Second, I think that understanding Islamic radicalism as a variant of European fascism (as I would argue that the American "conservative" movement ALSO is), should help us develop better strategies for dealing with the problem. Of course, you actually have to WANT to understand the problem, and not just want to use it as a partisan bludgeon. For example, we should recognize that fascism in Europe wasn't solely the result of charismatic leaders spouting a unifying ideology. That was a necessary but not sufficient condition for what happened in the 1930s and 40s. You also needed political and economic conditions that enabled such ideologues to attract a significant audience: economic devastation, wounded cultural pride, etc.

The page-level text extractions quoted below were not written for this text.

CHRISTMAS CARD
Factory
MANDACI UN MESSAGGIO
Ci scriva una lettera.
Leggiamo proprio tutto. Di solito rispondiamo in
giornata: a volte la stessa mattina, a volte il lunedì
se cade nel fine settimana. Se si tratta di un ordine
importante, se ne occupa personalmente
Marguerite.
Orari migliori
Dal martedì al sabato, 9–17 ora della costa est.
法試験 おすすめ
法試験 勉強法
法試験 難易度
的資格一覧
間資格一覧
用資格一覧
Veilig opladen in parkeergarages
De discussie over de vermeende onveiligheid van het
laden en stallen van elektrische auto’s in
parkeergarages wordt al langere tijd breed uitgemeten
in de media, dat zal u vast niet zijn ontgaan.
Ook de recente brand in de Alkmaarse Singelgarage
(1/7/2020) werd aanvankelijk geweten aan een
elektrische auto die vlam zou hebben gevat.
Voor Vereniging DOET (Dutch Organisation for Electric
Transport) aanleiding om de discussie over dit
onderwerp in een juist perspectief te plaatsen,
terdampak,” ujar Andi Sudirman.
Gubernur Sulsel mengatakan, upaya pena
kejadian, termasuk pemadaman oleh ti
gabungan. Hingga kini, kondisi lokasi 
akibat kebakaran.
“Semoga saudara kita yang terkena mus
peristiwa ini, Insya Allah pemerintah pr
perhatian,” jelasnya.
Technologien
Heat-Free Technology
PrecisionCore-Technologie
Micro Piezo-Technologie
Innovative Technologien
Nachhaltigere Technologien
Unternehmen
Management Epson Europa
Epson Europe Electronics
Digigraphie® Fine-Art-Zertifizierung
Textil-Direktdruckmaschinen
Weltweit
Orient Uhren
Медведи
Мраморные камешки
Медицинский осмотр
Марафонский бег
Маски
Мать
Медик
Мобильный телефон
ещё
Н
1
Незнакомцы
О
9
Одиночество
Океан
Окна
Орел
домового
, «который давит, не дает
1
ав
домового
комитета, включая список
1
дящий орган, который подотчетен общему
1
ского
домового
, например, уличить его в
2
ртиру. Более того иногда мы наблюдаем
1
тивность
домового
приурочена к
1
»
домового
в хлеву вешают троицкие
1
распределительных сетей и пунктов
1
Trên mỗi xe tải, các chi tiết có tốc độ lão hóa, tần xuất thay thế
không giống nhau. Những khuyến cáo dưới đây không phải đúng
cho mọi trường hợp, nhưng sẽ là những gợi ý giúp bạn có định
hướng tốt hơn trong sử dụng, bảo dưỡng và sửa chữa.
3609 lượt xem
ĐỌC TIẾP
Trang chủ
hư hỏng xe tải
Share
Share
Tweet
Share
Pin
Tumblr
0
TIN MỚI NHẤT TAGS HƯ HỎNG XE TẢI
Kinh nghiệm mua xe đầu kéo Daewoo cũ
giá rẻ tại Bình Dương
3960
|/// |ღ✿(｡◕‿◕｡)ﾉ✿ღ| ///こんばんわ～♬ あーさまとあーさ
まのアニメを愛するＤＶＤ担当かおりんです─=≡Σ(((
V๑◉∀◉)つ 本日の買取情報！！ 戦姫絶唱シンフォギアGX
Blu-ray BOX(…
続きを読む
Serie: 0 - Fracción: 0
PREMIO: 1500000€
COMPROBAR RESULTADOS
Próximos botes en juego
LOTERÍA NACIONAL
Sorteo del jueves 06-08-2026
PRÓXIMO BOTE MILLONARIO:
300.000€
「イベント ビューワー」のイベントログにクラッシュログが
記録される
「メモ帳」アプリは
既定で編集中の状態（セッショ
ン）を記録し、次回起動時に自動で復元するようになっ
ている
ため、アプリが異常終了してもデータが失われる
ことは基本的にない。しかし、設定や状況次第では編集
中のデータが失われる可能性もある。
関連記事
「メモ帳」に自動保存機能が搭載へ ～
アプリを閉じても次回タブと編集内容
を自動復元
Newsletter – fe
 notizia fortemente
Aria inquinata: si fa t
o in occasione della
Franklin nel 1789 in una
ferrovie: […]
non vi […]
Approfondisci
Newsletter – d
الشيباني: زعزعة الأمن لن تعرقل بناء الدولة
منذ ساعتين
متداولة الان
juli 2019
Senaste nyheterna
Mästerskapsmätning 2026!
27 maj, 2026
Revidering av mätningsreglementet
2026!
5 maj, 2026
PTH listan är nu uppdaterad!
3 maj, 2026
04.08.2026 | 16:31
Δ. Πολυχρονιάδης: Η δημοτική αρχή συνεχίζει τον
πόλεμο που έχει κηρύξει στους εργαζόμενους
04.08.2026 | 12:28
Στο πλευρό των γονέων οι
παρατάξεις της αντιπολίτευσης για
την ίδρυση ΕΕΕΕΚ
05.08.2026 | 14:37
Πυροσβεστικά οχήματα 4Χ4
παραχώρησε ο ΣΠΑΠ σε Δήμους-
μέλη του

In other words, exactly the same conditions that Bush policies seem to be CREATING in the Middle East. Not to mention idiotic ideas like racial profiling at airports. Recognizing that radical Islam is, in fact, modern and western SHOULD help us focus in more precisely on the real danger for us--which is the attractivenes of such doctrines among westernized Muslims, like those who have been causing so much trouble lately in Britain, France, and the Netherlands. Ironically, the best argument for NOT using the term "Islamofascist" is that it tends to alienate the very people who, given the premises of Islamofascist strategizing, we need least to alienate: the European and American Muslim communities. Which is exactly why we should avoid the kind of careless rhetoric to which the Bushies have treated us of late. And yet, the radical movements in today's M.E. are what they are, and we shouldn't hide from correct analytical judgments just because they might be misused by opportunistic politicians.